Salgo a despedirme de mi jardín antes de viajar de vuelta a la Yunai. Llevarme las últimas impresiones es uno de los rituales que me facilitan las transiciones de esta vida peripatética entre San José, Brooklyn y América.

Muchos pétalos magenta yacen sobre el zacate al pie de un floreciente rosal que durante mi estadía llegó a tener treinta y tres rosas. En la enredadera que trepa el muro, una pasiflora de pétalos color rojo pasión, carpelo blanco y estambres glaucos se asoma, discreta como amante tímida, entre las hojas. La orquídea no florece en esta época, pero en la bougainvillea veranera observo grupos de flores blancas en los extremos de varias ramas. Me deleito, sobre todo, con el botón amarillo que se ha abierto en el otro rosal, el introvertido, el que no había florecido durante mi estadía. Antes de irme me ha regalado un destello de color.

Esta vez el ritual es breve pues mi papá me espera para llevarme al aeropuerto. Cuando ya vamos por la autopista, lo observo de reojo mientras él maneja.
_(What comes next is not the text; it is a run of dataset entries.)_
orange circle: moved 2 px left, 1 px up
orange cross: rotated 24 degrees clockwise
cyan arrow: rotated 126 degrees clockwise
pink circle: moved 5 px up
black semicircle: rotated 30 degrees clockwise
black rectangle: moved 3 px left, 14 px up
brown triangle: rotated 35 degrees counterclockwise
Su rostro es de frente amplia, pómulos altos, nariz recta y prominente y labio superior con silueta de alas de gaviota abiertas para el vuelo. Cada vez se me parece más a su mamá, mi abuela Dora, cuando ella tenía su edad actual. El parecido se acentúa cuando noto cómo el sol ha marcado con pecas la piel clara de sus brazos y manos, y se confirma cuando observo sus ojos claros, aunque los de mi abuela eran esmeraldas y los suyos oscilan entre el verde musgo y la miel translúcida, según la intensidad de la luz.

Nos despedimos con un abrazo en el aeropuerto. Aunque hay un leve matiz de melancolía, este abrazo de despedida es sereno. Él sonríe incluso y yo siento que todo está bien en casa.

Regresa a San José de inmediato pues quiere recoger a mi mamá en su trabajo. Siempre anda atento para cuidarnos. Yo me quedo y hago solitario los trámites para salir de mi tierra por aire.

Cuando ya estoy en la sala de abordaje, pienso en él. A veces lo llamo mi Jardinero Fiel pues cuida mi jardín cuando no estoy en Costa Rica. De vez en cuando, mientras doy clases en Brooklyn, me manda fotos de las orquídeas que han florecido, de las flores blancas que han brotado en la veranera o de las rosas amarillas que se han abierto en el rosal introvertido. Sabe que para mí esas flores son chicas raras y atractivas, ángeles de la guarda y promesas de alegría. No sabe, quizá, cuánta tranquilidad le da a mis ires y venires peripatéticos la certeza de que en mi casa josefina él siempre atiende mi jardín.